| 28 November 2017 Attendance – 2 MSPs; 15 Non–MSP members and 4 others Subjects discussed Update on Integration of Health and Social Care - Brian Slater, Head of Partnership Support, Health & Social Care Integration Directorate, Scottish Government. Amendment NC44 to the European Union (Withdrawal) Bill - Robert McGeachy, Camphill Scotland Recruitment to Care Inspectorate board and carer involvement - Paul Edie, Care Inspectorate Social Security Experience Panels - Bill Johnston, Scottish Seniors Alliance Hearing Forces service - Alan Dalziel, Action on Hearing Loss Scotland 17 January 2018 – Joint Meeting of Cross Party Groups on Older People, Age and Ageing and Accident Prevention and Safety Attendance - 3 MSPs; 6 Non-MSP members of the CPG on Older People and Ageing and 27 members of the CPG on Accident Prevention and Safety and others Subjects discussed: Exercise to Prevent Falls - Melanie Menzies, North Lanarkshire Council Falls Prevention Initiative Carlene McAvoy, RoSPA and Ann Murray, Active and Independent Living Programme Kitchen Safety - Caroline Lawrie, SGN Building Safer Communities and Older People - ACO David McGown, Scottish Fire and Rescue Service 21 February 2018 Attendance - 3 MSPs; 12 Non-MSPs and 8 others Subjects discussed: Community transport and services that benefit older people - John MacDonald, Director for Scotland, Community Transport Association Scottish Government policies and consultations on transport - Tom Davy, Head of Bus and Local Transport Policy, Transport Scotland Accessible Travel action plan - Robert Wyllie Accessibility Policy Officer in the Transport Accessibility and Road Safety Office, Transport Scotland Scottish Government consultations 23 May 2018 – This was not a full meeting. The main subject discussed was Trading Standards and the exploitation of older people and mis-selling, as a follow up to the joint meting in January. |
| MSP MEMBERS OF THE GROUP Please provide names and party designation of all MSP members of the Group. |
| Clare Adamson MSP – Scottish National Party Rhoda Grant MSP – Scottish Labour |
================================
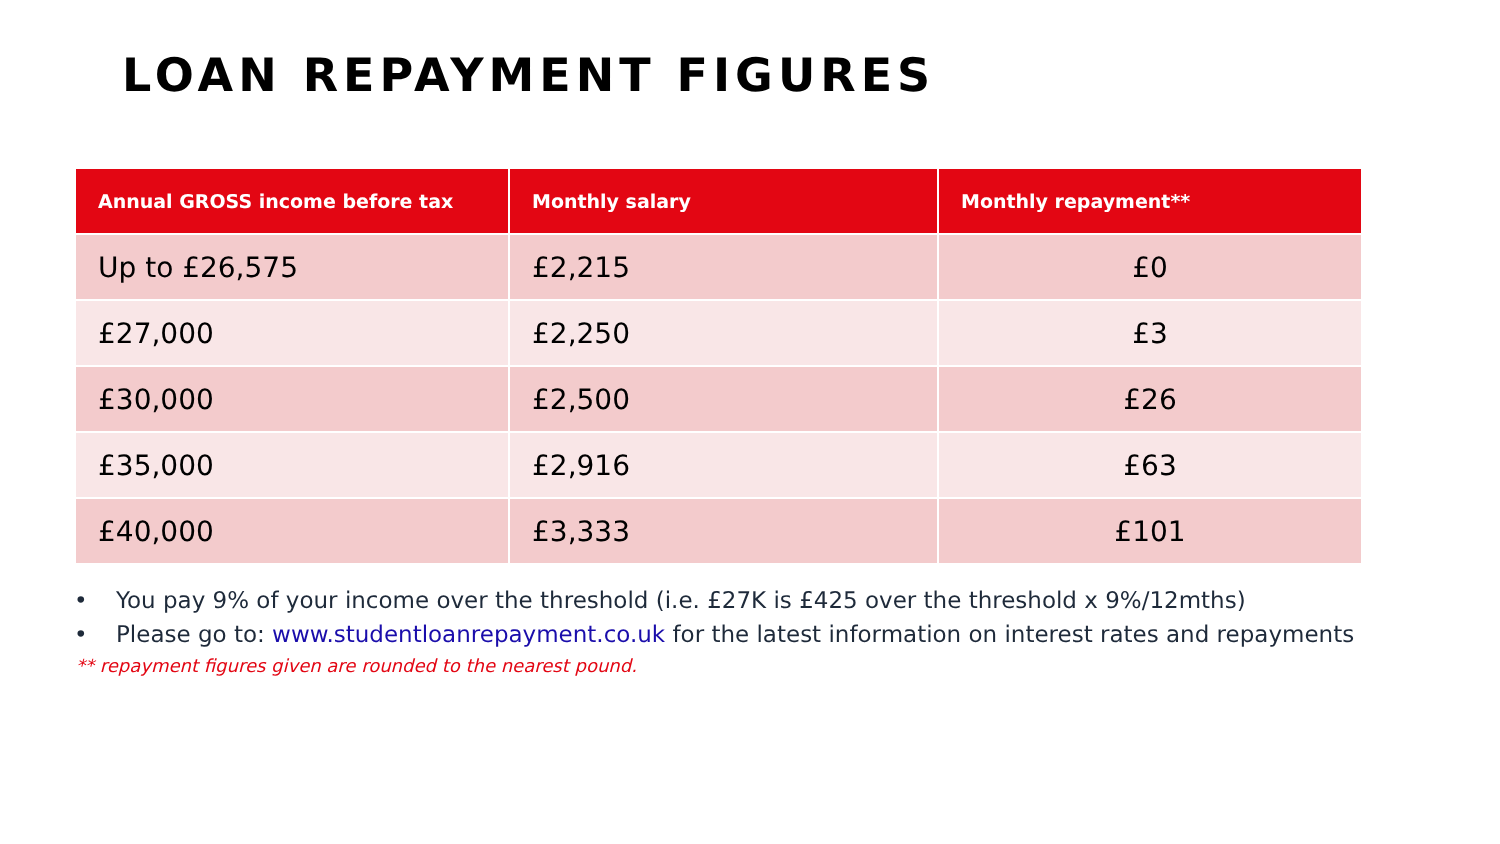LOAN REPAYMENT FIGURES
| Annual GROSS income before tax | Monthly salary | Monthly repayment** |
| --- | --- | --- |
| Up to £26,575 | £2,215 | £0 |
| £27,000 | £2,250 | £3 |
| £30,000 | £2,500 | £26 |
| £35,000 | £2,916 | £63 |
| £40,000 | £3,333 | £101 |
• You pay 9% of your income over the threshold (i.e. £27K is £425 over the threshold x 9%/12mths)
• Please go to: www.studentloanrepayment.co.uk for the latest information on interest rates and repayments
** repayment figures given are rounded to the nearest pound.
================================
Your objective:
Would you retype exactly the lines above, from the line with "the Group. |" to the line with "Scottish Labour |", with both end lines kept and nothing more?

Exercise result:
| MSP MEMBERS OF THE GROUP Please provide names and party designation of all MSP members of the Group. |
| Clare Adamson MSP – Scottish National Party Rhoda Grant MSP – Scottish Labour |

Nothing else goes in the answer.